News Articles Rename
Purpose
Newspaper articles saved as PDFs or images typically arrive with unhelpful filenames like
Image 2026-02-25 15-52-38.pdf. This skill extracts the main headline from each file using
OCR and renames it to Article Title.pdf — making the News folder instantly browsable.
Target Folder
The default target is always:
Vivien (PA)/News/
Supported File Types
Process any file with these extensions: .pdf, .png, .jpg, .jpeg
Skip hidden files (starting with .) and any file that doesn't match these extensions.
How It Works
Run the bundled script scripts/rename_articles.py which handles the full pipeline:
python3 <skill-path>/scripts/rename_articles.py "<news-folder-path>"
The script will:
- Scan the folder for all supported files
- For each file, extract the first page as an image (300 DPI)
- Run Tesseract OCR on the image
- Identify the headline using heuristics (skip metadata, collect first substantial text block)
- Apply common OCR corrections (e.g. "Al" → "AI")
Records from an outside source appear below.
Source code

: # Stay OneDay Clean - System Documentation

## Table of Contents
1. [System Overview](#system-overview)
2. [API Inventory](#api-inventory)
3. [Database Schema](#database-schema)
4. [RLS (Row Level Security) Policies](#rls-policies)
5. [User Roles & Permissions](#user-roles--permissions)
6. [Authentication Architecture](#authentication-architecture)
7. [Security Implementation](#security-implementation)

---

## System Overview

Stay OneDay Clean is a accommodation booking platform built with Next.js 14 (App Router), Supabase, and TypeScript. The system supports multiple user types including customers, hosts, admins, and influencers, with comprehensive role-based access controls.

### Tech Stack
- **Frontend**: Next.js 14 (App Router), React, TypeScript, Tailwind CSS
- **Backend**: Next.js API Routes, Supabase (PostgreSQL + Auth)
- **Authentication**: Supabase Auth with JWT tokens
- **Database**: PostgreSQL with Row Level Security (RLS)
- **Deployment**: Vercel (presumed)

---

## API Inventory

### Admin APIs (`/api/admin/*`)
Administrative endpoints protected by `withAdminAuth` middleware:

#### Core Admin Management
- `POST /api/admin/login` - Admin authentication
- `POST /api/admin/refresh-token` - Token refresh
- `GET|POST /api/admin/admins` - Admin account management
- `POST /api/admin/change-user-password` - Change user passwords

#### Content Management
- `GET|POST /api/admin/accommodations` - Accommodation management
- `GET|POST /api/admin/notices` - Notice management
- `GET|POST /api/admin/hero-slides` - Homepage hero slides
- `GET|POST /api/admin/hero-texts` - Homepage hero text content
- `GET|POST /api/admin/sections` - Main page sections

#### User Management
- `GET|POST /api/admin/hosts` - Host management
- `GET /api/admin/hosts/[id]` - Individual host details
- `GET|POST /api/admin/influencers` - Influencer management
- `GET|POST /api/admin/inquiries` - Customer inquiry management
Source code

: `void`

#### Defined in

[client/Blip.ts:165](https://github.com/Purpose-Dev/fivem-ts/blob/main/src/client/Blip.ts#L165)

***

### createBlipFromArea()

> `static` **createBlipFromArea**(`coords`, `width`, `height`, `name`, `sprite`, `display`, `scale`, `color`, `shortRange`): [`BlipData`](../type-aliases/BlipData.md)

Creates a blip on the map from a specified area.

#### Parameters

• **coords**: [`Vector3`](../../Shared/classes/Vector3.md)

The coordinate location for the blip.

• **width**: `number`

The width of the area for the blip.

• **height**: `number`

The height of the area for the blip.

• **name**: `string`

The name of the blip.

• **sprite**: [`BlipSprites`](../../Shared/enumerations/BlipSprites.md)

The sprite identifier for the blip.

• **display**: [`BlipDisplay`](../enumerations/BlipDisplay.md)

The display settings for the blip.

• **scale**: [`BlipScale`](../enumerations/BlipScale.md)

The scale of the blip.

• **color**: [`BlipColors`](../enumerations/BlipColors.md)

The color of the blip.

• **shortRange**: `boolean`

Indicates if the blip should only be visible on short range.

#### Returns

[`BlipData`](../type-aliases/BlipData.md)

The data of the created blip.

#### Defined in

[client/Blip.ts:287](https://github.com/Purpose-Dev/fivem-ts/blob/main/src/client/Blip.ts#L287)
- Sanitise the headline for use as a filename
- Rename the file, handling duplicates by appending a number
- Print a summary table of old → new filenames
The script also handles mounted filesystem lock issues automatically by copying files to a temp directory for OCR processing when direct reads fail.
After Running
Present the results as a clear summary table showing what was renamed:
| # | Original Filename | New Filename | Status | |---|---|---|---| | 1 | Image 2026-02-25 15-52-38.pdf | Headline Goes Here.pdf | ✅ Renamed | | 2 | Image 2026-02-25 15-53-03.pdf | Another Article.pdf | ✅ Renamed | | 3 | some-file.png | some-file.png | ⚠️ No title found |
Flag any files that couldn't be processed and explain why. Note that minor OCR artefacts in headlines (e.g. misread characters) are expected from Tesseract — only flag files where no headline could be extracted at all.
Important Notes
- Always process every file in the folder. Do not leave any file out.
- If OCR is uncertain about a headline, prefer keeping the original name over guessing wrong.
- The script handles both single-page and multi-page PDFs — only the first page is used for title extraction.
- For image files (.png, .jpg, .jpeg), OCR is run directly on the image.